By Daphne Anson
“Cathedral naves are the traditional meeting places for people to come together and debate matters of concern, to learn, reflect and find wisdom in the middle of difficulty and confusion.
Our recent weekend conference ‘Holding Palestine in the Light – the context of the conflict’ was an attempt to help people understand the complexity of the situation and what roads to peace are available for all the people of the Holy Land, Israelis and Palestinians. There were some passionate exchanges and contributions from the floor representing very diverse views. It takes courage to make peace and the first step is to listen.
That is a proper requirement for everyone who is concerned with the long term future and flourishing of all the Israeli and Palestinian people. We hope that the opinion, prayers and righteous action of people of faith and goodwill could yet help bring all sides together on a path to a lasting peace. It is my hope, and that of the Ecumenical Planning group who arranged the conference, that the weekend was a small contribution to understanding, and an encouragement to people of faith to pray and work for peace.”

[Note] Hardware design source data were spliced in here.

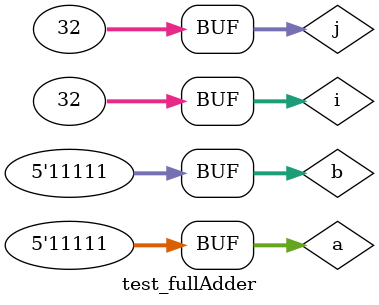
<source format=v>

module halfAdder (output s1, s0, input a, b); 
 
    // descrever por portas 
    xor  XOR1 ( s0, a, b ); 
    and AND1  ( s1, a, b ); 
 
endmodule // halfAdder

// ------------------------- 
//  full adder 
// ------------------------- 
module fullAdder ( output s1, s0, input a, b, carryIn ); 
    
    wire s, c0, c1;
    
    halfAdder HA1(c0, s, a, b);
    halfAdder HA2(c1, s0, s, carryIn);
    or OR1 (s1, c0, c1);
    //assign s0 = (c0 | c1);
 
endmodule // fullAdder 

module Adder (output s0, s1, s2, s3, s4,s5, input a0, a1, a2, a3,a4, b0, b1, b2, b3,b4);
    
    wire c0, c1, c2,c3;
    
    halfAdder HA1(c0, s0, a0, b0);
    fullAdder FA1(c1, s1, a1, b1, c0 ); 
    fullAdder FA2(c2, s2, a2, b2, c1 ); 
    fullAdder FA3(c3, s3, a3, b3, c2 ); 
    fullAdder FA4(s5, s4, a4, b4, c3 ); 
 
endmodule


module test_fullAdder; 
// ------------------------- definir dados       
    reg  [4:0] a;       
    reg  [4:0] b;              
    wire [5:0] s; 
    integer i, j;
 
   Adder A1(s[0], s[1], s[2], s[3], s[4],s[5],a[0], a[1], a[2], a[3],a[4], b[0], b[1], b[2], b[3],b[4]); 
 
// ------------------------- parte principal  
    initial begin        
        
      #1 a = 5'b00000; b = 10;
      
      $display("Exemplo0801 - Felipe Campolina Soares de Paula- 762732");     
      $display("Test ALU’s full adder"); 
      
      $display("a    + b    = s6   soma");
      
      $monitor("%b + %b = %b    %b%b%b%b%b",a, b,s[5],s[4], s[3], s[2], s[1], s[0]);
      
    

    for ( i = 0; i < 32; i = i + 1) begin
    for ( j = 0; j < 32; j = j + 1) begin
        #1 a=i; b=j;
    end
    end
   
 // projetar testes do somador completo 
    end 
 
endmodule // test_fullAdder 
</source>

That’s the statement that the Dean of Lichfield, the Reverend Adrian Dorber, issued in reponse to criticism of the shameful anti-Israel conference held at Lichfield Cathedral at theend of last month (see here and here and here)
And here’s a declaration plugging the conference that Dean Dorber made on the so-called [Christian] Social Responsibility Network about a week before the shamefully biased event was held:
“I would be very grateful if you could bring a conference we are holding in Lichfield to the attention of all whom you think might be interested. The details are on the attached flyer.
We are delighted to be able to host the event and we hope it will provide insight and knowledge into this most complex and agonising conflict. We have scholars, writers and religious leaders coming from Jewish, Muslim and Christian backgrounds. Recent Pilgrims to Israel/Palestine will find something on the programme to broaden or deepen their experience and understanding. We will extend a warm welcome to all who attend and your commendation of the event will mean much to us.”
Not surprisingly, the Dean’s statement attempting to justify the conference has failed to cut much ice with those aghast at the thrust and tone of the deeply one-sided event.
Further to his powerful post describing his experiences at and impressions of that conference (see my middle link above), British blogger David Collier has written a long must-read follow-up post divided into sections.
In one section, he asks the Dean of Lichfield ten pertinent questions:
Revd Adrian Dorber, given my experience at Lichfield last weekend, given the audio below, given your statement and given the publicly stated mission of the conference itself:
1.During the main run of speakers on Saturday. Why was there not a single person who would push a Zionist line or counter the vile lies invited?
2.How did a Jew suggesting that ‘Jews have a lot to be sorry for’, help expose the truth or assist in the search for peace; how did that help cohesion in our own society?
3. Why was there not a single book, nor single leaflet at the entire event that was not urging people to blame or punish Israel?
4. How did it help the cause for peace that someone suggested Palestinian reaction to Oslo was children throwing flowers (whilst not mentioning any of the brutal terror attacks)?
5. How do you feel that suggesting Zionists made a deal over holocaust victims in exchange for European support helps expose the truth or assists in the search for peace?
6. How do you feel that demonising Israel’s peace camp by suggesting there was no reason for them to ‘close the box’ in 2000, helps expose the truth or assists in the search for peace. Would you accept someone saying ‘attitudes in the US towards Afghanistan changed in 2001 but we cannot know why’?
7. How do you think it exposes the truth or assists in the search for peace to suggest that Israel has committed the ‘same crimes’ as both regime and opposition in places such as Syria and Iraq? (Note to Dean, as a Christian, you are a dying breed everywhere in the Middle East EXCEPT Israel).
8. How do you feel about the refusal to accept a second question from an attendee who had been identified as a Zionist?
9. Do you think, given the history of the blood libel and classic antisemitic tropes, that suggesting Jewish Zionists are like vampires in any way helped to expose the truth or assist in the search for peace?
10. Do you think belittling or even denying Jewish religious and historical ties to the land helps expose the truth or assists in the search for peace?